There is a fourth category that straddles the tangible and intangible worlds: arts, theatre, literature and music. All of these spring from human ideas but it is their physical world representation through painting, sculpture, books, performance and recordings that makes them come alive. A discussion of the further interesting issues posed by this category is beyond the scope of this article due to the added complexity from intellectual property law and concepts of moral rights.
The Regulatory Wrapper
When a marketplace trades everything, how do you regulate it? DeFi does not force us to answer this question but if its broader promise is realised we will one day have to determine how truly multi-asset/multi-item marketplaces should be regulated. For now, with DeFi’s focus on financial instruments, most DeFi platforms can fit within existing financial regulation schemes. That fit might be uncomfortable in true peer-to-peer trading that relies on "decentrally-operated" computer programs because most financial regulation relies on the presence of an intermediary.
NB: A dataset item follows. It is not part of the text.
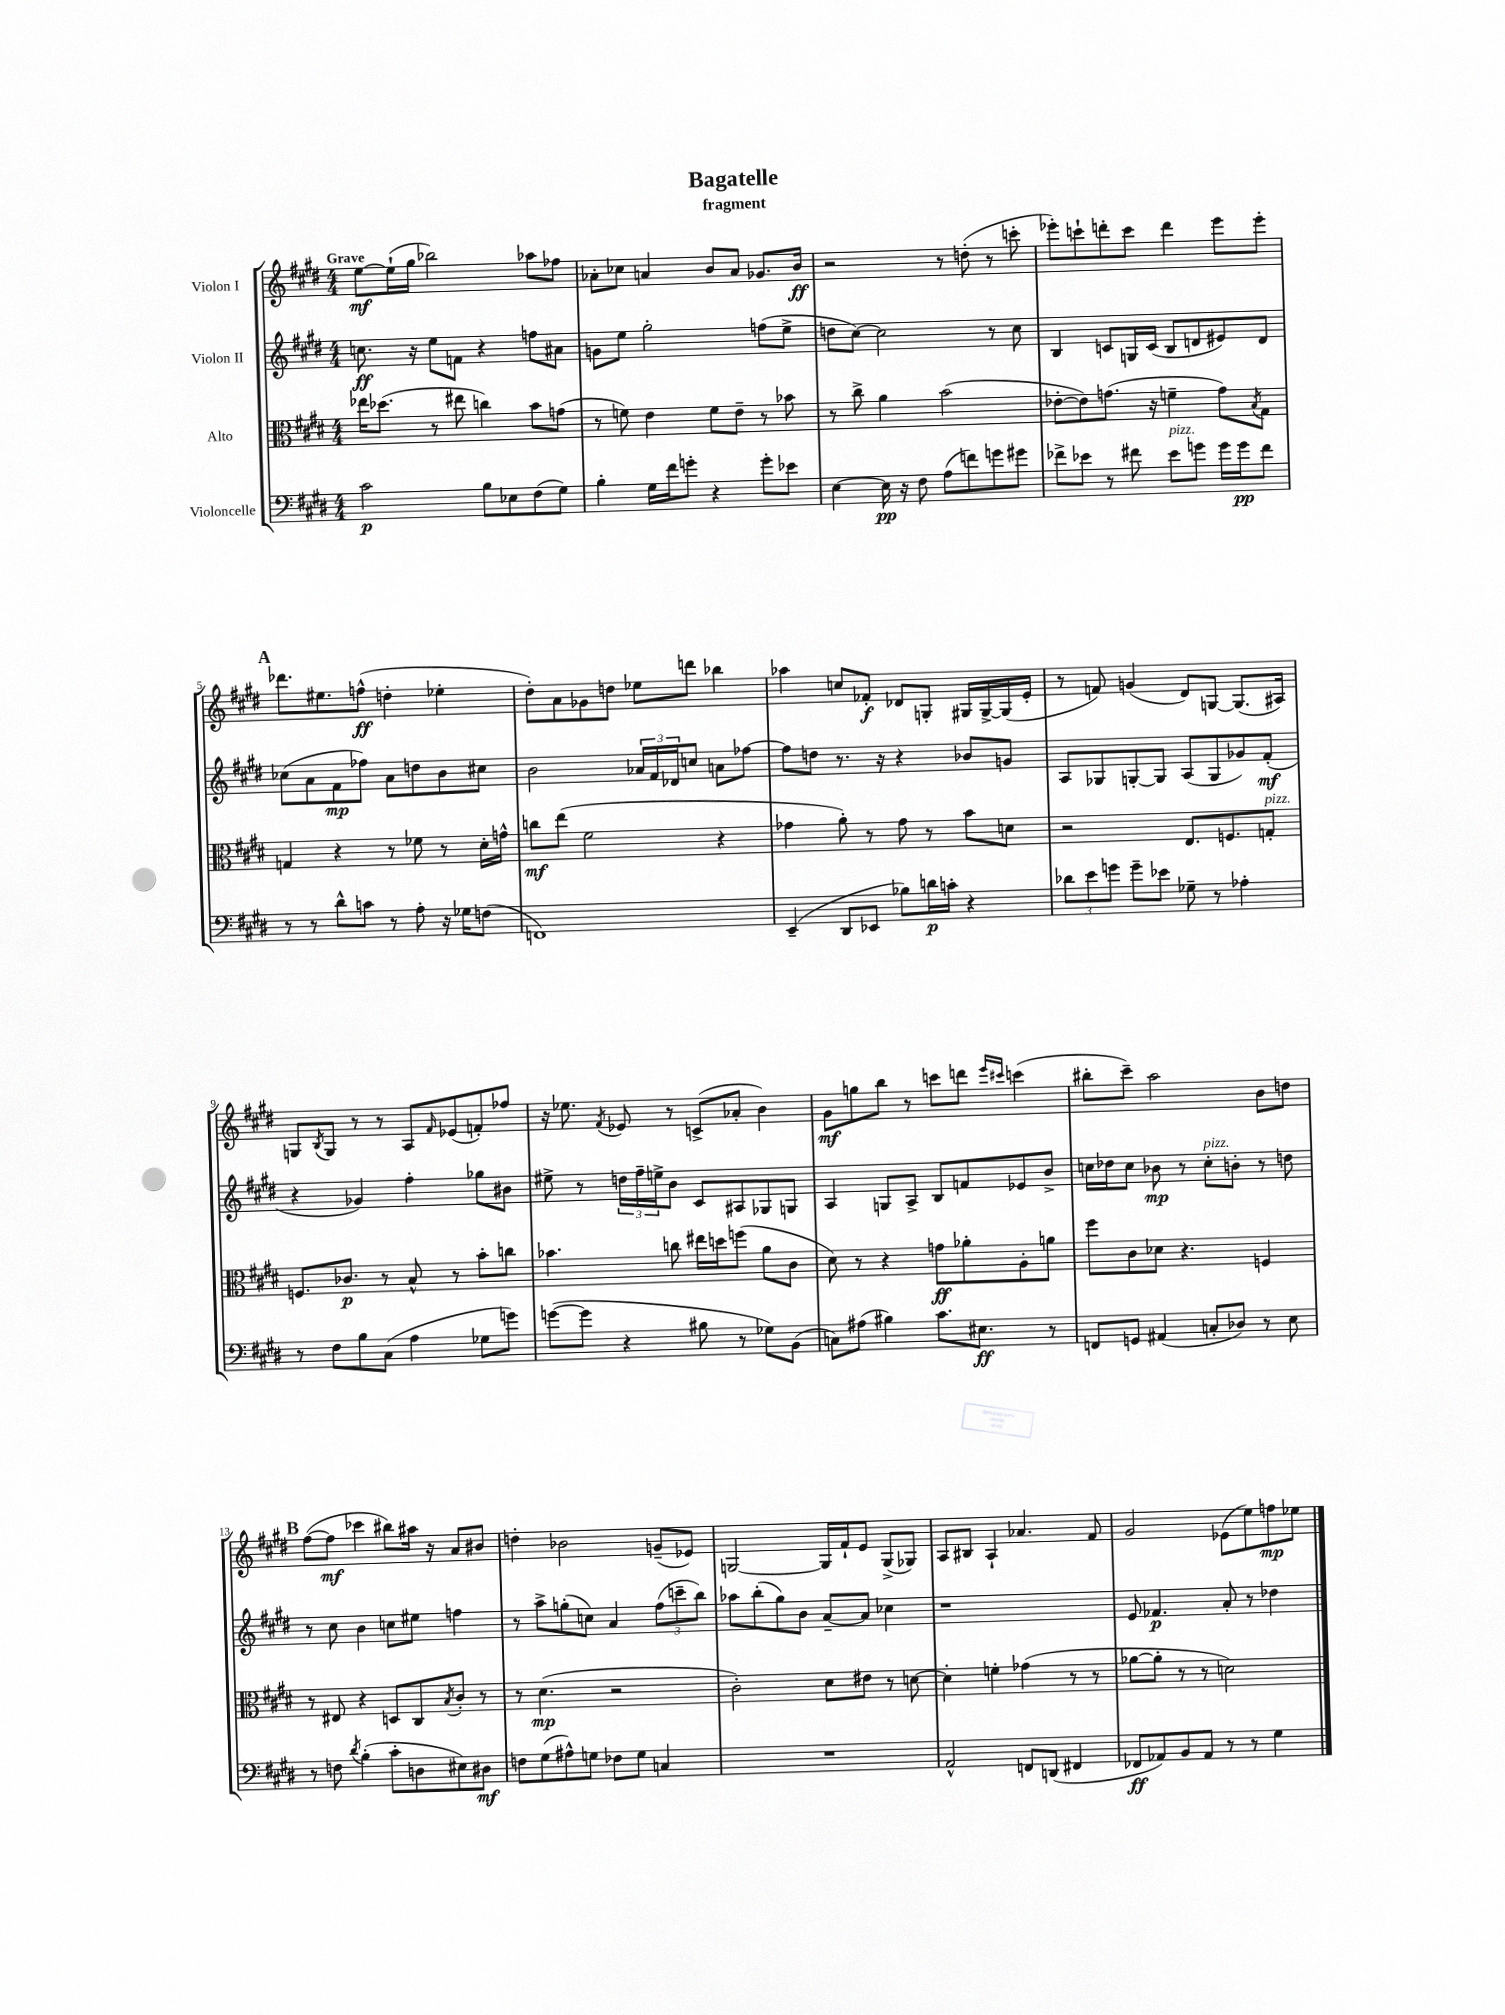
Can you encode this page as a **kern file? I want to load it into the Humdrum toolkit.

A DeFi platform that is just a computer program maintained by people who do not themselves receive any payments in connection with the transactions represents a structure not usually contemplated by financial regulation. Nevertheless, regulators and other stakeholders should recall that peer-to-peer trading has long been permissible and usually regulated through anti-fraud rules.
Financial regulators will become increasingly sophisticated about how different DeFi platforms operate and the different roles undertaken by different participants on the platform. “One size fits all” is not how regulation of traditional financial services works and it will not be how the regulation of DeFi works either. The biggest challenge for regulators and policy makers will be whether they impose regulation on creators of software used in DeFi, something that heretofore has been outside the regulatory purview. Software, as a form of information, can be owned and can be used for financial activities, including the creation of financial assets. But whether the creation of that software is itself a financial activity has for the most part been answered in the negative. To change that answer simply for decentralised platforms would seem a seismic shift.
The move towards a more digital global economy proceeds apace and there seems to be little standing in its way. Various technologies continue to facilitate this march, including digital uniqueness technologies like blockchain. As interconnected platforms continue to dominate the markets for different goods and services, economies and communities that exist solely in the virtual world play an increasing role in everyday life, including financial services and fintech. The virtual world thrives on digital items and the law will need to develop legal wrappers that recognise property rights in these items as being just as valid as property rights in real estate and chattels.
The law has always found ways to recognise rights in ideas and information, so the flexibility to do so is not in question. But how the functions and features of a natively digital asset on a decentralised platform will have recognition under law will raise interesting questions as policy makers and market participants sort out the legal status.